Reuters, October 27, 2022
Reuters

Equipment corrosion at an oil refinery in the U.S. Virgin Islands presents a risk of fire, explosion or other "catastrophic" releases of hazardous substances, U.S. environmental regulators said on Tuesday, after performing an inspection last month.

The idled St. Croix refinery, formerly called Limetree Bay, was shut down by the U.S. Environmental Protection Agency in May 2021 after a series of chemical releases into the environment sickened neighboring residents. The refinery was sold for $62 million in December 2021 for $62 million to West Indies Petroleum and Port Hamilton Refining and Transportation, following the bankruptcy of its former private equity owners.

An August 2022 fire within the petroleum coke conveyor loading system burned for two weeks, prompting the inspection, an EPA regional administrator said in an Oct. 13 letter sent to the owners' lawyers and made public on Tuesday.

Inspectors found corrosion on process valves, flanges, pipes, nuts, bolts and pressure relief devies, adding that gaskets were in poor condition. The owners also failed to provide hazard assessments and other documentation for the facility, the EPA said.

They were particularly concerned about equipment containing ammonia, which can irritate or burn the eyes and skin, and liquefied petroleum gas (LPG), which can cause nausea and headaches. The chemicals, they say, present "serious health consequences" to facility workers and the general public if released.

Failure to safely maintain equipment that contains hazardous materials violates part of the Clean Air Act, according to the letter.

Private equity investors including Arclight and EIG had poured $4.1 billion into reviving the idled, aging refinery - formerly the largest in the Western Hemisphere - before filing for bankruptcy in September 2021.

In June, West Indies Petroleum denied its ownership of the facility, though the EPA has said it does.

Port Hamilton will have independent third-party certified inspectors review the equipment for concerns about systems mechanical integrity, the company said in a statement.

Port Hamilton Refining has said it intends to work with the EPA toward restarting the plant next year, but faces steep financial and regulatory hurdles.

The new owners will need to negotiate a consent decree with the U.S. Department of Justice (DOJ) which will involve payment for hundreds of millions of dollars of new pollution equipment previous owners had failed to install, the DOJ said in March.

The EPA said it would call for an independent expert to assess the ammonia- and LPG-containing equipment to determine whether the materials can be safely secured, and if not, safely remove them.

The owners cannot sell ammonia from the facility without EPA approval, the regulators added.

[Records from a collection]
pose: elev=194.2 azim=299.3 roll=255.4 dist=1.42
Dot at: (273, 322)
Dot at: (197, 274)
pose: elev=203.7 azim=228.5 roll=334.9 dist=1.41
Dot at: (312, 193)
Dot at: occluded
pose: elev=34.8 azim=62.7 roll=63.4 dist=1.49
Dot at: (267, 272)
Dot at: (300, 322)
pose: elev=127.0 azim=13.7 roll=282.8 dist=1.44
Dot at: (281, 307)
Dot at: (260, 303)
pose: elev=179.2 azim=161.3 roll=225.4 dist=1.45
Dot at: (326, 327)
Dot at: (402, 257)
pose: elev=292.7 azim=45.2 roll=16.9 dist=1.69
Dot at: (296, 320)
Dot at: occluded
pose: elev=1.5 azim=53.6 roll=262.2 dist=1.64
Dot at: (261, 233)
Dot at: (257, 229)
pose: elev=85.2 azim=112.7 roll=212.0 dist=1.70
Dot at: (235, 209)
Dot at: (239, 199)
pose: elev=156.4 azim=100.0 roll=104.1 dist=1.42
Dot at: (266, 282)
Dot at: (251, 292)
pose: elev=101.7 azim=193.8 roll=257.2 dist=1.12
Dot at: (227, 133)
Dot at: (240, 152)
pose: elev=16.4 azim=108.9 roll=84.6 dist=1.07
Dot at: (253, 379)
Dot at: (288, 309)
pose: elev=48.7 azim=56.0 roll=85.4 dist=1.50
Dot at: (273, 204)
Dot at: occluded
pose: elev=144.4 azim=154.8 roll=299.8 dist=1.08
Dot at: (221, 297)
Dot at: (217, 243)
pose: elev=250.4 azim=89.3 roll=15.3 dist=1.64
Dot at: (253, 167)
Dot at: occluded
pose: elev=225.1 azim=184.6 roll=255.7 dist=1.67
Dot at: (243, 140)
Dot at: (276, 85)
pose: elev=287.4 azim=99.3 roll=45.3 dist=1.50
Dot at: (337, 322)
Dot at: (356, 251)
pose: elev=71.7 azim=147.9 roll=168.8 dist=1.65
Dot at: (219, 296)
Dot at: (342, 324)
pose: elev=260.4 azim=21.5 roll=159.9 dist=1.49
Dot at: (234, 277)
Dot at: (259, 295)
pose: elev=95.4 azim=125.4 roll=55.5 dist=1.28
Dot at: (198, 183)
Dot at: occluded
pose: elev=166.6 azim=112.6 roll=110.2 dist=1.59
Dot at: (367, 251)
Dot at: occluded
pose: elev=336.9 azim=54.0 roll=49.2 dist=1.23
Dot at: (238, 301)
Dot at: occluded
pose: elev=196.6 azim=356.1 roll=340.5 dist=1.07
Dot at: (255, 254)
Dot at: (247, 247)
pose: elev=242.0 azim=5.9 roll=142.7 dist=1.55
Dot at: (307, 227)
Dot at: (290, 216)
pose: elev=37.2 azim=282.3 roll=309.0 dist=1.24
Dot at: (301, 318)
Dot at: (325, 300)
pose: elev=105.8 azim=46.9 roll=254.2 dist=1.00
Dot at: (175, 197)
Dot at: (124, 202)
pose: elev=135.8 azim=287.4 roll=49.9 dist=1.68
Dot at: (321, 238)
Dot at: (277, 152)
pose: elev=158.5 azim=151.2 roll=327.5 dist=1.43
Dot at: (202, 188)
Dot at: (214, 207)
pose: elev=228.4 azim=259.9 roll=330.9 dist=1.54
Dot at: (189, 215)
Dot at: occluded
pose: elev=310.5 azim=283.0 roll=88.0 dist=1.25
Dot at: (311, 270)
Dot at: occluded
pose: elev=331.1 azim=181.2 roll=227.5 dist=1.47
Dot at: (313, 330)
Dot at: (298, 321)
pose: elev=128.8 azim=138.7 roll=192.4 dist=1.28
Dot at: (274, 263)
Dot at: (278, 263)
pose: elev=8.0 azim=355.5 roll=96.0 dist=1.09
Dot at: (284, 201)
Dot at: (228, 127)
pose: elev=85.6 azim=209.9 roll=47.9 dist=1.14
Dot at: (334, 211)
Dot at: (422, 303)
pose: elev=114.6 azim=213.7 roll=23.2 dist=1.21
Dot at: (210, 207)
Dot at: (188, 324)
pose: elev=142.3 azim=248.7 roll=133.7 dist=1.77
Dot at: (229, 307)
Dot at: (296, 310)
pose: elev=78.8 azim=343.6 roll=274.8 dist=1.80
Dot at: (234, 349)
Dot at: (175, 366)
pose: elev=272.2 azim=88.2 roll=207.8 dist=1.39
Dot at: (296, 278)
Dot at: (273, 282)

▸ Written tasks:
• a. Duplicate the portion of the St. Croix refinery article that begins with the words containing "The new owners" and ends with "the regulators added.".
• b. In the St. Croix refinery article, how long did the August 2022 fire in the petroleum coke conveyor loading system burn?

▸ Solutions to each task:
• a.
The new owners will need to negotiate a consent decree with the U.S. Department of Justice (DOJ) which will involve payment for hundreds of millions of dollars of new pollution equipment previous owners had failed to install, the DOJ said in March.

The EPA said it would call for an independent expert to assess the ammonia- and LPG-containing equipment to determine whether the materials can be safely secured, and if not, safely remove them.

The owners cannot sell ammonia from the facility without EPA approval, the regulators added.

• b. Two weeks.